To understand the U.S. tax code and the endless charade of tax reform, we have to start with four distasteful realities:
1. Ours is not a representational democracy, it’s a political auction in which wealth casts the votes that count. Those seeking political influence over issues such as taxation place their bids in the political auction via campaign contributions and lobbying. The winner of the political auction gets favorable treatment, and everyone else ends up subsidizing the gains of the winner.
2. The wealthy pay the vast majority of federal income taxes (as opposed to payroll taxes, i.e. Social Security and Medicare), so tax cuts end up benefiting the wealthy.
High-income Americans pay most income taxes, but enough to be ‘fair’? (Pew Research Center)
In 2014, people with adjusted gross income, or AGI, above $250,000 paid just over half (51.6%) of all individual income taxes, though they accounted for only 2.7% of all returns filed.
By contrast, people with incomes of less than $50,000 accounted for 62.3% of all individual returns filed, but they paid just 5.7% of total taxes.
After all federal taxes are factored in, the U.S. tax system as a whole is progressive.

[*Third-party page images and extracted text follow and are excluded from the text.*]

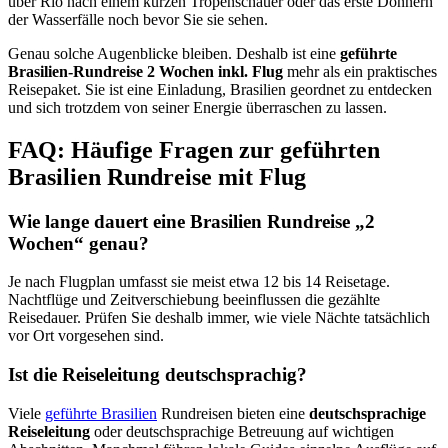
über Rio nach einem kurzen Tropenschauer oder das erste Donnern
der Wasserfälle noch bevor Sie sie sehen.
Genau solche Augenblicke bleiben. Deshalb ist eine
geführte
Brasilien-Rundreise 2 Wochen inkl. Flug
mehr als ein praktisches
Reisepaket. Sie ist eine Einladung, Brasilien geordnet zu entdecken
und sich trotzdem von seiner Energie überraschen zu lassen.
FAQ: Häufige Fragen zur geführten
Brasilien Rundreise mit Flug
Wie lange dauert eine Brasilien Rundreise „2
Wochen“ genau?
Je nach Flugplan umfasst sie meist etwa 12 bis 14 Reisetage.
Nachtflüge und Zeitverschiebung beeinflussen die gezählte
Reisedauer. Prüfen Sie deshalb immer, wie viele Nächte tatsächlich
vor Ort vorgesehen sind.
Ist die Reiseleitung deutschsprachig?
Viele
geführte Brasilien
Rundreisen bieten eine
deutschsprachige
Reiseleitung
oder deutschsprachige Betreuung auf wichtigen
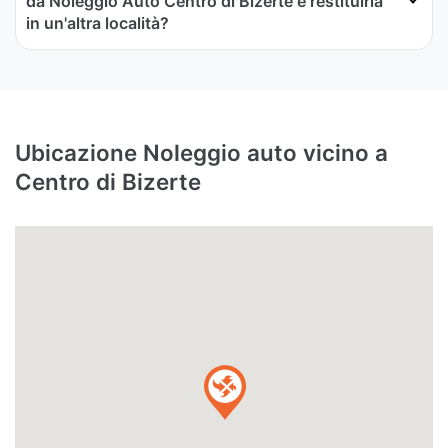
da Noleggio Auto Centro di Bizerte e restituirla
in un'altra località?
Ubicazione Noleggio auto vicino a
Centro di Bizerte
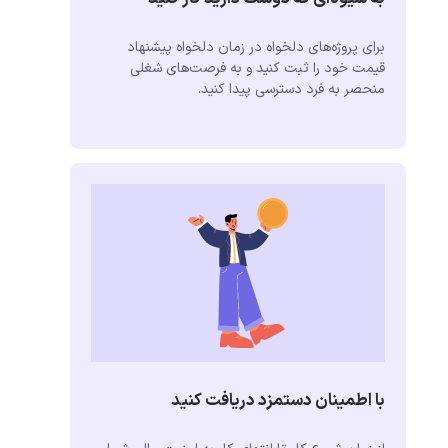
برای پروژه‌های دلخواه در زمان دلخواه پیشنهاد
قیمت خود را ثبت کنید و به فرصت‌های شغلی
منحصر به فرد دسترسی پیدا کنید.
با اطمینان دستمزد دریافت کنید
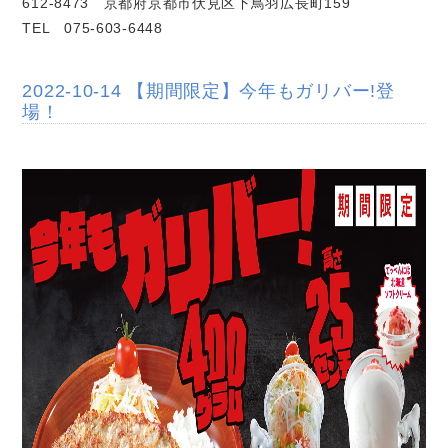
612-8473 京都府京都市伏見区下鳥羽広長町159
TEL 075-603-6448
2022-10-14 【期間限定】今年もガリバー!登
場！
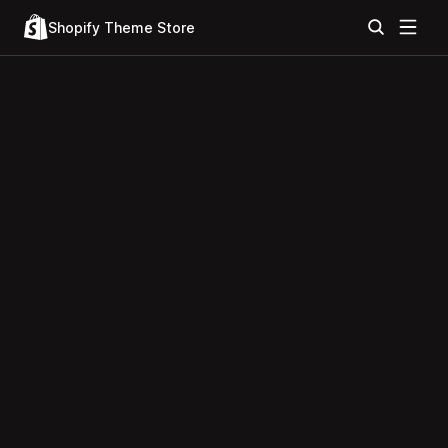
Shopify Theme Store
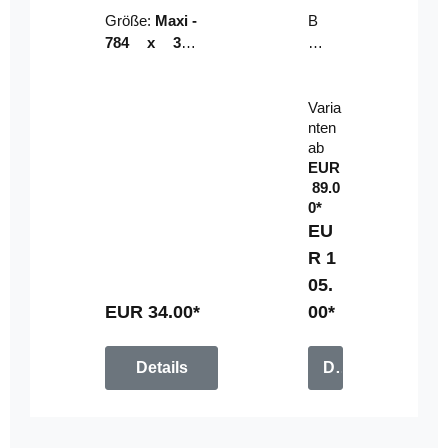
Riser
ser-
Größe:
Maxi -
B
LE
784 x 314
un
D-
mm (zzgl.
dl
Pan
Beschnittzu
e:
el
Varia
gabe)
mi
nten
t
ab
Fe
EUR
rn
89.0
be
0*
di
EU
en
R 1
u
05.
n
g
EUR 34.00*
00*
Details
Details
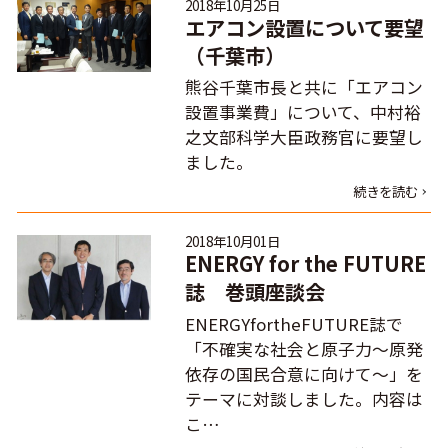
2018年10月25日
エアコン設置について要望
（千葉市）
熊谷千葉市長と共に「エアコン
設置事業費」について、中村裕
之文部科学大臣政務官に要望し
ました。
続きを読む
2018年10月01日
ENERGY for the FUTURE
誌 巻頭座談会
ENERGYfortheFUTURE誌で
「不確実な社会と原子力～原発
依存の国民合意に向けて～」を
テーマに対談しました。内容は
こ…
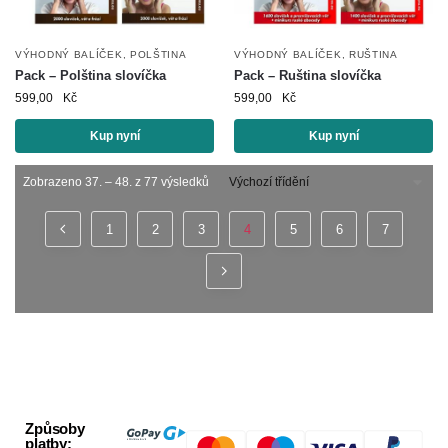
VÝHODNÝ BALÍČEK
,
POLŠTINA
VÝHODNÝ BALÍČEK
,
RUŠTINA
Pack – Polština slovíčka
Pack – Ruština slovíčka
599,00
Kč
599,00
Kč
Kup nyní
Kup nyní
Zobrazeno 37. – 48. z 77 výsledků
1
2
3
4
5
6
7
Způsoby
platby:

The top 0.1% of families pay the equivalent of 39.2% and the bottom 20% have negative tax rates (that is, they get more money back from the government in the form of refundable tax credits than they pay in taxes).
3. The unseen burden of the tax code is the complexity tax levied on small business, the self-employed and domestic corporations with no access to global tax-avoidance schemes.
4. This complexity is necessary to hide all the special favors won in the political auction. The tax code could be a few pages long: all accounting of income and expenses must conform to accepted accounting rules, and here are the tax rates on net income/earnings.